- [BRIEF]:
With the pictures excluded, reproduce all of the data exactly.

Collected data:
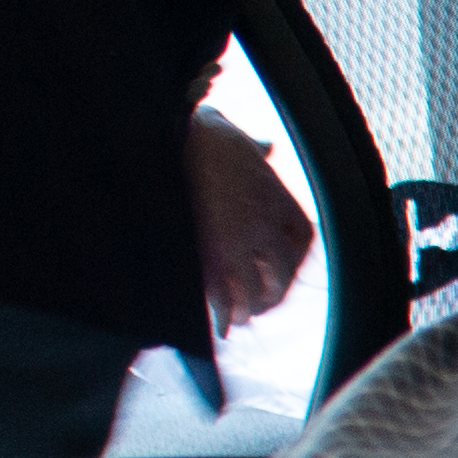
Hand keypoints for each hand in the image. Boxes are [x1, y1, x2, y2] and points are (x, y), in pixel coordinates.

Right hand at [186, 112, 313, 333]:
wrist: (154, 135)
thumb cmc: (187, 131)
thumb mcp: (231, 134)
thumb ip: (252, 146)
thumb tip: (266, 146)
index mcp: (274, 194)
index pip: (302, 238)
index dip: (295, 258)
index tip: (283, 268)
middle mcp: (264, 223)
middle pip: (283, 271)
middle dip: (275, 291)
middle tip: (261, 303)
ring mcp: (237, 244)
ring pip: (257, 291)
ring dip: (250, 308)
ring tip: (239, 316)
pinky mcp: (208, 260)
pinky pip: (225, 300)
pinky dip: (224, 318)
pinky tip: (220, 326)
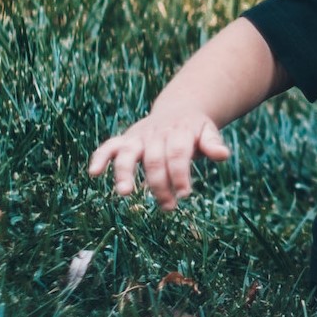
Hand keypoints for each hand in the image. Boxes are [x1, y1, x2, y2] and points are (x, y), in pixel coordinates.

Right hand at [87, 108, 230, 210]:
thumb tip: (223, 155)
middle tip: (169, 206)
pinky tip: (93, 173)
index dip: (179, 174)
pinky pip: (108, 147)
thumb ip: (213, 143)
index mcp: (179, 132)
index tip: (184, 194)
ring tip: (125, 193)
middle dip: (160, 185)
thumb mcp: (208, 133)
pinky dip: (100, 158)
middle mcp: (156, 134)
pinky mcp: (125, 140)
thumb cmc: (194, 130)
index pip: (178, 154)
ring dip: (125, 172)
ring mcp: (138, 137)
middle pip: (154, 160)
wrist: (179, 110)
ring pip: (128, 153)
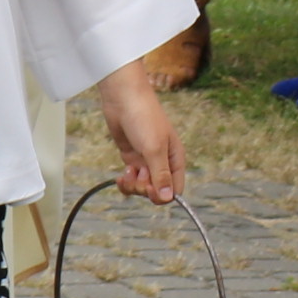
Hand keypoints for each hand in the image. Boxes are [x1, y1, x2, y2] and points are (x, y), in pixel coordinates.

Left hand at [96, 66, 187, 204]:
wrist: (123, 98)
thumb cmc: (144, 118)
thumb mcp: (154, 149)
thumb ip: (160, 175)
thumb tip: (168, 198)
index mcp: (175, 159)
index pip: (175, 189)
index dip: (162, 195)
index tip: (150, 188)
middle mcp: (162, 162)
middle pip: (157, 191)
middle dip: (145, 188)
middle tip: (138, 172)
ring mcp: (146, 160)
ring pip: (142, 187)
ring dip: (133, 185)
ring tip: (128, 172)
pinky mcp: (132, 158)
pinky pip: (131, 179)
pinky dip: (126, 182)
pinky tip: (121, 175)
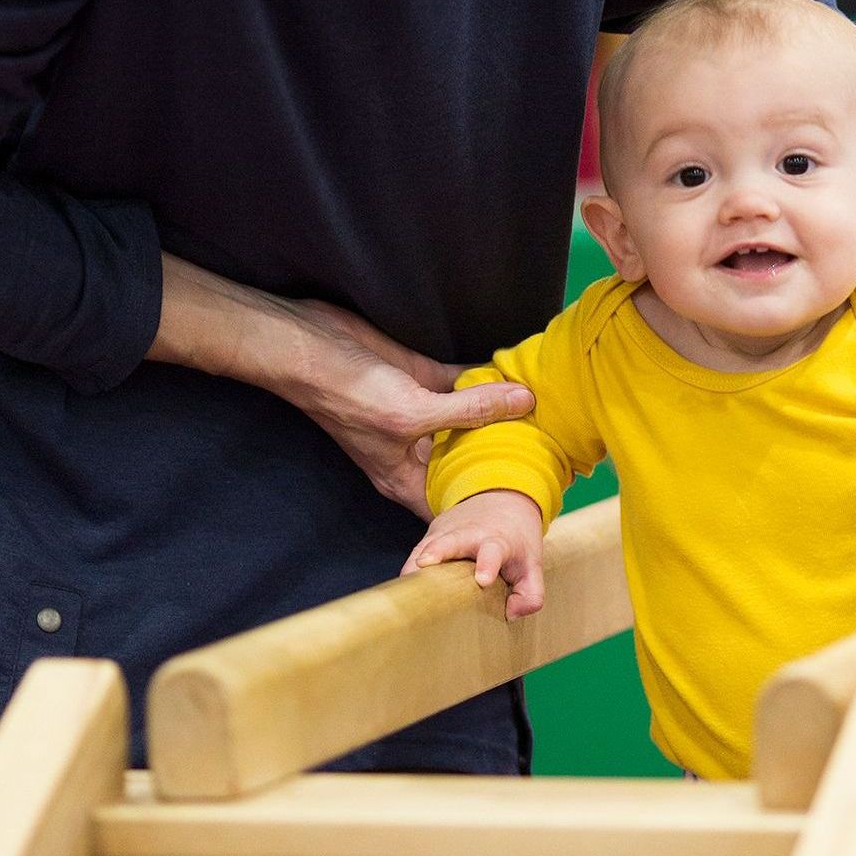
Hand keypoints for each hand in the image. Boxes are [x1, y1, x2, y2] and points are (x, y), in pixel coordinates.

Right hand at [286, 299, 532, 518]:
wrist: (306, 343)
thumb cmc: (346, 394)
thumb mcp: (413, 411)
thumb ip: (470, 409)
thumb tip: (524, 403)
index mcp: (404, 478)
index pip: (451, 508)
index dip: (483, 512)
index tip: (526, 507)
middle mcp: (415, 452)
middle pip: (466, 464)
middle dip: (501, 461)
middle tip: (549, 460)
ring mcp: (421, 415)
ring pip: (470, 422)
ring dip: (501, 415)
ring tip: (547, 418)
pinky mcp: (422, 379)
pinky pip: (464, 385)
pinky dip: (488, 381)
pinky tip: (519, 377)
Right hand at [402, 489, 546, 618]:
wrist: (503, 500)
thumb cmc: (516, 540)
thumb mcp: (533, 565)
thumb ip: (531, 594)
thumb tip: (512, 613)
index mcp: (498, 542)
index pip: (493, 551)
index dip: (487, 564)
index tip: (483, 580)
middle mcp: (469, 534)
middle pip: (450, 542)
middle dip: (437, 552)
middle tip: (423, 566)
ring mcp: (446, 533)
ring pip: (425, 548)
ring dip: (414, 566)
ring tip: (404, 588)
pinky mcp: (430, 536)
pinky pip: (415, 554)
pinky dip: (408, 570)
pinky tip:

- [SOLUTION FOR THIS TASK]:
Hand keypoints for each hand in the image. Boxes are [x1, y1, x2, y2] and points are (x, y), in pixel coordinates.

Right hand at [186, 112, 313, 333]:
wrist: (154, 135)
thumb cmc: (187, 131)
thumb mcp: (231, 134)
thumb ip: (252, 146)
thumb tip: (266, 146)
index mcp: (274, 194)
index pip: (302, 238)
index dip: (295, 258)
index tip: (283, 268)
middle mcp: (264, 223)
middle pip: (283, 271)
middle dip: (275, 291)
middle tip: (261, 303)
ring mcp: (237, 244)
ring pip: (257, 291)
ring dip: (250, 308)
ring tip: (239, 316)
pinky mcp: (208, 260)
pinky pip: (225, 300)
pinky dip: (224, 318)
pinky tip: (220, 326)
Hand keypoints for each hand in the image. Boxes are [x1, y1, x2, y2] and points are (x, y), in pixel coordinates.

Right hand at [87, 108, 230, 210]:
thumb tip: (223, 155)
middle tip: (169, 206)
pinky tip: (93, 173)
index dip: (179, 174)
pinky pip: (108, 147)
thumb ip: (213, 143)
index mcp: (179, 132)
index tip: (184, 194)
ring tip: (125, 193)
middle dip: (160, 185)
thumb mcp: (208, 133)
pinky dip: (100, 158)
middle mcp: (156, 134)
pinky mcp: (125, 140)
thumb cmc: (194, 130)
index pip: (178, 154)
ring dip: (125, 172)
ring mcp: (138, 137)
middle pip: (154, 160)
wrist: (179, 110)
ring pip: (128, 153)
Hand keypoints for each hand in the image. Boxes are [x1, y1, x2, y2] and points are (x, y), in pixel coordinates.

Left hand at [96, 66, 187, 204]:
wrist: (123, 98)
thumb cmc: (144, 118)
thumb mcp: (154, 149)
thumb ip: (160, 175)
thumb tip: (168, 198)
index mcp: (175, 159)
index pip: (175, 189)
index dip: (162, 195)
index tip: (150, 188)
middle mcp: (162, 162)
middle pip: (157, 191)
middle dip: (145, 188)
middle tip: (138, 172)
ring mcp: (146, 160)
ring pip: (142, 187)
ring dip: (133, 185)
ring tip: (128, 172)
pinky mcp: (132, 158)
pinky pip: (131, 179)
pinky dip: (126, 182)
pinky tip: (121, 175)
Hand keypoints for each hand in the image. Boxes are [x1, y1, x2, y2] and points are (x, y), in pixel coordinates.

Right hand at [286, 299, 532, 518]:
wrist: (306, 343)
thumb cmc: (346, 394)
thumb mcp: (413, 411)
thumb ip: (470, 409)
thumb tip: (524, 403)
index mcp: (404, 478)
index pip: (451, 508)
index dip: (483, 512)
index tip: (526, 507)
middle mcp: (415, 452)
middle pip: (466, 464)
middle dip: (501, 461)
middle tip: (549, 460)
ring mcp: (421, 415)
ring pip: (470, 422)
ring dip: (501, 415)
ring tip: (547, 418)
pinky mcp: (422, 379)
pinky pip: (464, 385)
pinky dip: (488, 381)
pinky tip: (519, 377)
Right hand at [402, 489, 546, 618]:
wrist: (503, 500)
thumb cmc: (516, 540)
thumb mcp: (533, 565)
thumb ip: (531, 594)
thumb tip: (512, 613)
index mcp: (498, 542)
index pip: (493, 551)
index dip: (487, 564)
index tip: (483, 580)
middle mcp: (469, 534)
middle pip: (450, 542)
middle dip: (437, 552)
middle tip: (423, 566)
ring mcp: (446, 533)
ring pip: (425, 548)
ring dip: (414, 566)
ring tip: (404, 588)
pinky mcp: (430, 536)
pinky pip: (415, 554)
pinky dip: (408, 570)
pinky tip:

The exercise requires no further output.